/urfu_bioinf_2020

Pipeline for building of philogenetic trees

Primary LanguageHTML

urfu_bioinf_2020

Pipeline for building of phylogenetic trees

Description

Using this pipeline you can create amazing phylogenetic trees of cell's channel. It's quite simple, you just need to add NCBI's indexes of genes or articles in the format html. At the output of the pipeline you can receive pictures with your phylogenetic trees. Pipeline can be configured for any phylogenetic tree creation.

The pipeline structure is here:

Denpendences

  • Snakemake
  • Matplotlib
  • Biopython
  • ClustalW
  • R
  • ggtree

Installation

You may use Docker but if you don't want to do it, make sure that you use R which is 3.6 version or later. Clone this repository to your workflow

git clone git@github.com:KonstantinUshenin/urfu_bioinf_2020.git

In the directory of this repository execute command for install dependencies for Python

pip install requirements.txt

After that compile libraries for R:

make

Usage

  1. Make dir in folder dataset with name of your channel

  2. In channel's directory add file with name request.txt and folder with name article/. In file request.txt add NCBI's indexes of nucleotides and add to folder article/ articles you are interested in

  3. That's all.

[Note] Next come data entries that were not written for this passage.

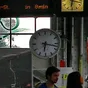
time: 6:17
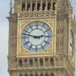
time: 2:47
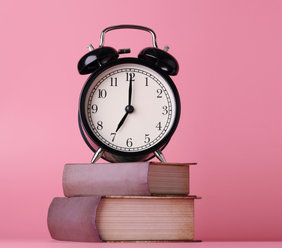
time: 7:00
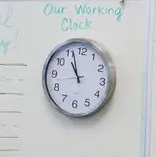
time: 10:56
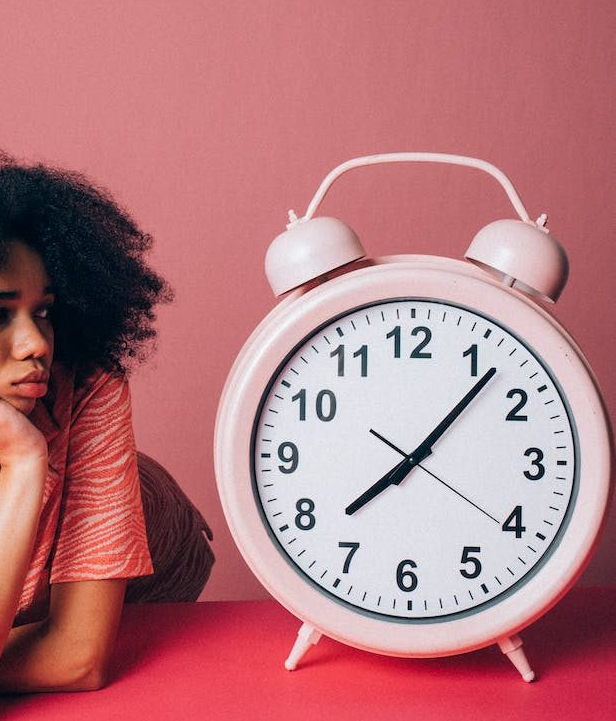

You can run pipeline by execute command

snakemake --cores=1 --forceall

Project structure

There are various folders in the project's directory:

  • dataset - contains folders with Ca and Na channels, which you may use as an example, here you can add your own channels
  • notebook_template - contains .py and .ipynb files which are neccessary for aligning sequences, building trees and visualization progress
  • pkg-source-files - contains packages for proper working with R
  • utils - contains commands for installing R dependencies and other utilites
  • workflow - a folder, which contains a result of a pipeline's work In the root directory you may see Snakefile and Dockerfile which you need to run in order to see the results of a pipeline.